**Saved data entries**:
----

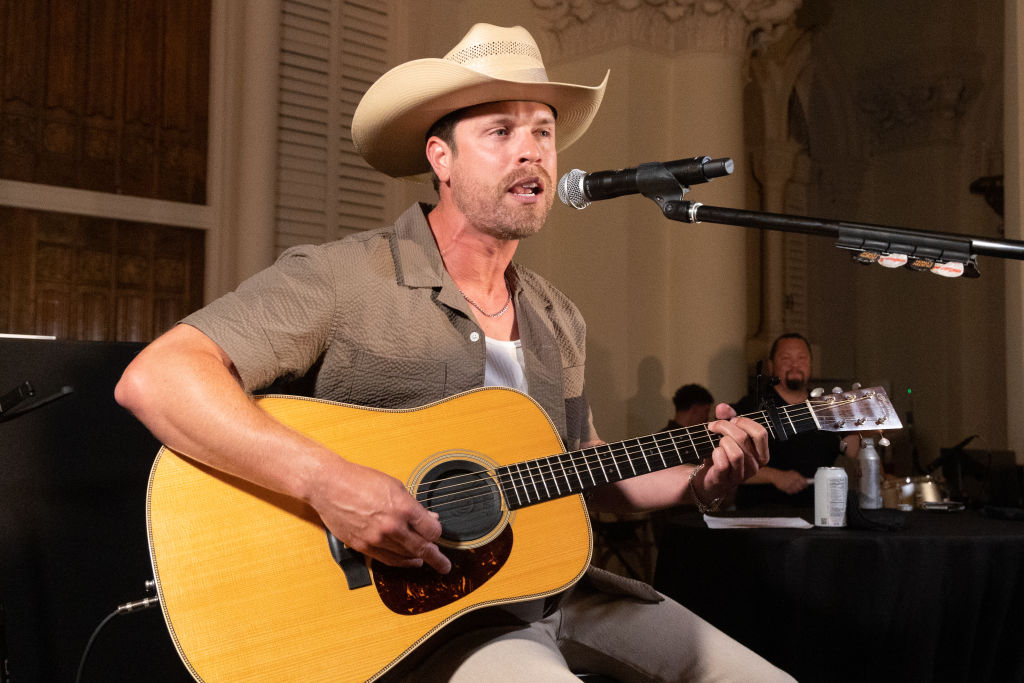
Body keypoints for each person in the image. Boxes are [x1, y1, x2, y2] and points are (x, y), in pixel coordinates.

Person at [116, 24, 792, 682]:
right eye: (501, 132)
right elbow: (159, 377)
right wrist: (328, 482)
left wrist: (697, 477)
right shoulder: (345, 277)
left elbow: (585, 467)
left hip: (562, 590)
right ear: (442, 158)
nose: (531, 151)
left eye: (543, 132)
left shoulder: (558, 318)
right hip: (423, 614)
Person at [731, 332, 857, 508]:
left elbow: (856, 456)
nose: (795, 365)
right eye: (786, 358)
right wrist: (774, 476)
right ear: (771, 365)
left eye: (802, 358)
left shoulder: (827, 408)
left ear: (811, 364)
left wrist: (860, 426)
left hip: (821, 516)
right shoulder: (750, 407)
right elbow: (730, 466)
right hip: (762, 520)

----

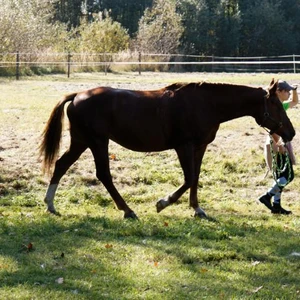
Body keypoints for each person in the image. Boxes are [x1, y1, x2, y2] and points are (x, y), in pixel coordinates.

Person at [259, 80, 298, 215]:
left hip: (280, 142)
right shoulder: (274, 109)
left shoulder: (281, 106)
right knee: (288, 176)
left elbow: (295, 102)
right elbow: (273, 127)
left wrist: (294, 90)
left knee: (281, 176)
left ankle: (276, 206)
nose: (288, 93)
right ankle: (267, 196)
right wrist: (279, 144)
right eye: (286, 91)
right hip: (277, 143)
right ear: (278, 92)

----

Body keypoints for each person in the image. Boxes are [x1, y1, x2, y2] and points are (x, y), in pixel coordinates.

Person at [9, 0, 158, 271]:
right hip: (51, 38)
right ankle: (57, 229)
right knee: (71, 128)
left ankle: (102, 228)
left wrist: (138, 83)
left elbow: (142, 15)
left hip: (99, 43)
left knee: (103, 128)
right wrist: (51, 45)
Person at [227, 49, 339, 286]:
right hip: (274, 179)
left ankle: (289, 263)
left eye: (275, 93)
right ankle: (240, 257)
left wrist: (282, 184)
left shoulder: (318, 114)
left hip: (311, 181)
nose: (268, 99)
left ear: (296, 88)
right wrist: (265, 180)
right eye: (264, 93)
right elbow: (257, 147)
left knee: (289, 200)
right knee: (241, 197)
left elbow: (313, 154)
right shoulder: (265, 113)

----

**EXERCISE GOAL**: There is a run of lines above from the one with "right hip: (274, 179)" to the one with "right shoulder: (265, 113)"; print exactly that run, both ends included, and nothing else.

**WRITTEN RESPONSE**:
right hip: (274, 179)
left ankle: (289, 263)
left eye: (275, 93)
right ankle: (240, 257)
left wrist: (282, 184)
left shoulder: (318, 114)
left hip: (311, 181)
nose: (268, 99)
left ear: (296, 88)
right wrist: (265, 180)
right eye: (264, 93)
right elbow: (257, 147)
left knee: (289, 200)
right knee: (241, 197)
left elbow: (313, 154)
right shoulder: (265, 113)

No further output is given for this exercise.